§ **Task requirements**
Can you transcribe all of the lines below word for word, leaving the pictures out of your answer?

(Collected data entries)
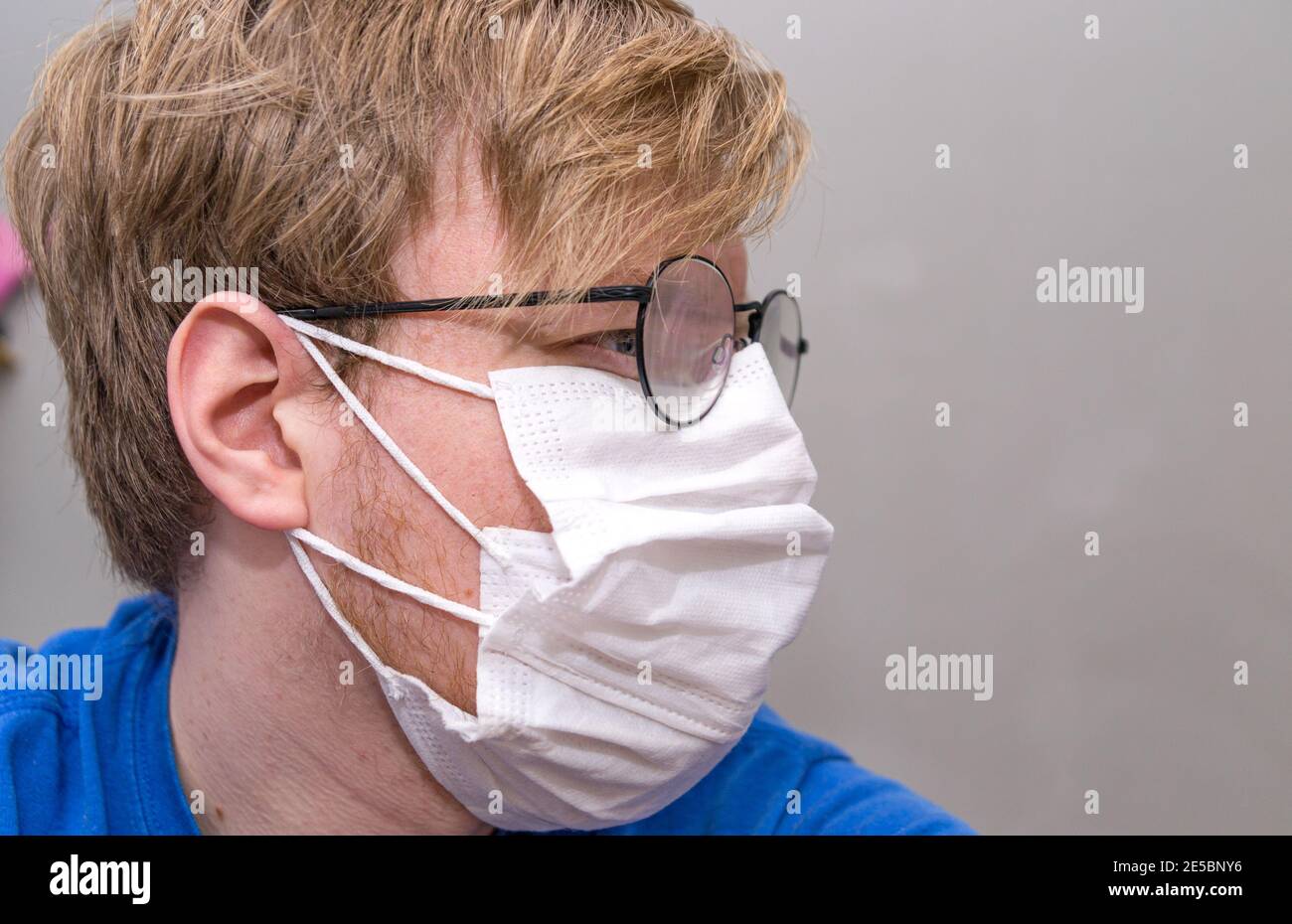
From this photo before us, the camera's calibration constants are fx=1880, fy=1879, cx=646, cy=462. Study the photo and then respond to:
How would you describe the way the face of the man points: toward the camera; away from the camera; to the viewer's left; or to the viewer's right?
to the viewer's right

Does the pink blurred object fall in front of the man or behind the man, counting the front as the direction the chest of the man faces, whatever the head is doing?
behind

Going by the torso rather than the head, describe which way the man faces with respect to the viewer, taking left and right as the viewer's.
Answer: facing the viewer and to the right of the viewer
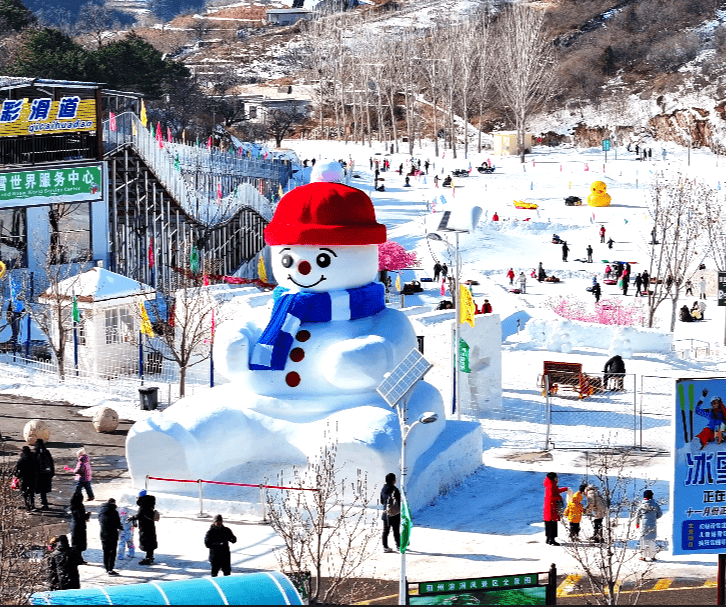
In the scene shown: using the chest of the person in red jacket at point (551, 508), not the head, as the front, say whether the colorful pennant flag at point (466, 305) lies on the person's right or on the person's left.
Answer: on the person's left

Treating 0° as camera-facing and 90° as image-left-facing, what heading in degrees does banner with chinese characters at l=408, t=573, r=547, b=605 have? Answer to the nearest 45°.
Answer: approximately 0°
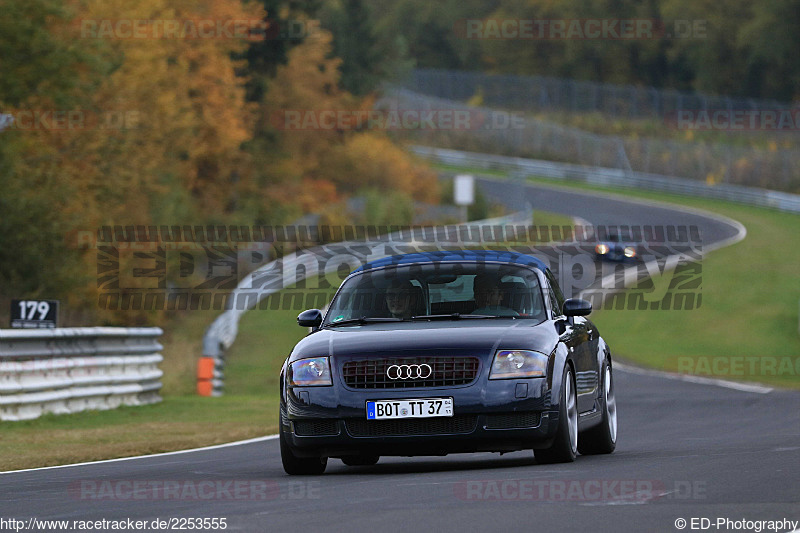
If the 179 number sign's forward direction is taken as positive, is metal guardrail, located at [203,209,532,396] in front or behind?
behind

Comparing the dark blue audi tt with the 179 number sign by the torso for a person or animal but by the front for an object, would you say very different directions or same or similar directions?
same or similar directions

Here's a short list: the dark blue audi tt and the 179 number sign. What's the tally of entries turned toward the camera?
2

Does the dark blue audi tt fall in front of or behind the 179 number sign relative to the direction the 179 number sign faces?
in front

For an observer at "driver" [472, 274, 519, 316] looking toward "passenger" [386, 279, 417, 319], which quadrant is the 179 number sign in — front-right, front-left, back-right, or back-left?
front-right

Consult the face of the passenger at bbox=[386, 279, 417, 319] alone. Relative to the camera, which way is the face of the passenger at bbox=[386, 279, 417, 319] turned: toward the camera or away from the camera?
toward the camera

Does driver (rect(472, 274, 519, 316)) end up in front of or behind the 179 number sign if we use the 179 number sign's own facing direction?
in front

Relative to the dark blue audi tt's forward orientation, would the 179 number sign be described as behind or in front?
behind

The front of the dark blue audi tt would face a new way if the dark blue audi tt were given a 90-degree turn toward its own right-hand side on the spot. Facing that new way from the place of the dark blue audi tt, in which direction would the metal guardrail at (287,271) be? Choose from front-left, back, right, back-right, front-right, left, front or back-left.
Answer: right

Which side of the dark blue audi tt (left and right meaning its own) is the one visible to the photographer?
front

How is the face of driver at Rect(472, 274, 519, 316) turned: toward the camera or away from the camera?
toward the camera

§ **Exercise answer**
From this photo before us, the camera's calibration constants are fx=1880, fy=1879, cx=646, cy=462. Study the photo and then respond to:
How would you describe the way the face of the man points: toward the camera; away from the camera; to the viewer's left; or to the viewer's right?
to the viewer's right

Does the pink blurred object fall in front of the man or behind the man, counting the front as the direction the chest of the man faces, whatever the head is doing?
behind

Going by the torso rather than the head, describe which way the man faces with respect to the viewer, taking left and right as the viewer's.
Answer: facing the viewer and to the right of the viewer
In the scene shown: using the chest of the person in red jacket at point (551, 508), not the head, as the front, say whether the colorful pennant flag at point (466, 305) lies on the person's right or on the person's left.
Answer: on the person's left

Treating 0° as camera-facing and 90° as image-left-facing, what heading in degrees does banner with chinese characters at l=408, t=573, r=547, b=605 have? Answer to the nearest 45°.
Answer: approximately 0°
If the 179 number sign's forward direction is taken as positive, is metal guardrail, located at [203,209,532,396] in front or behind?
behind

Comparing the dark blue audi tt with the 179 number sign by the torso for a person or animal but by the front for an object, would you say very different directions or same or similar directions?
same or similar directions

Here's a short list: the dark blue audi tt and the 179 number sign. What's the tally of entries turned toward the camera?
2

Does the dark blue audi tt fall in front of or behind the 179 number sign relative to the direction the 179 number sign faces?
in front

For an observer at "driver" [472, 274, 519, 316] looking toward "passenger" [386, 279, 417, 319], which quadrant is the 179 number sign in — front-right, front-left, back-right, or back-left?
front-right

Consult the face of the passenger at bbox=[386, 279, 417, 319] alone. Relative to the camera, which way is the face of the passenger at bbox=[386, 279, 417, 319] turned: toward the camera or away from the camera?
toward the camera

Does driver (rect(472, 274, 519, 316)) end up in front of or behind the 179 number sign if we use the 179 number sign's own facing direction?
in front

Relative to the dark blue audi tt's forward orientation, would the 179 number sign be described as behind or in front?
behind

The front of the dark blue audi tt would face a new way if the dark blue audi tt were given a 90-degree turn toward its own right-hand side on the spot. Facing that new way from the place of the dark blue audi tt, in which direction would the metal guardrail at (287,271) be? Choose from front-left, back, right, back-right, front-right, left, front or back-left.
Answer: right

Which side of the dark blue audi tt (left and right meaning its own) is the one visible to the photographer?
front

How is the face of driver at Rect(472, 274, 519, 316) turned: toward the camera or away from the camera?
toward the camera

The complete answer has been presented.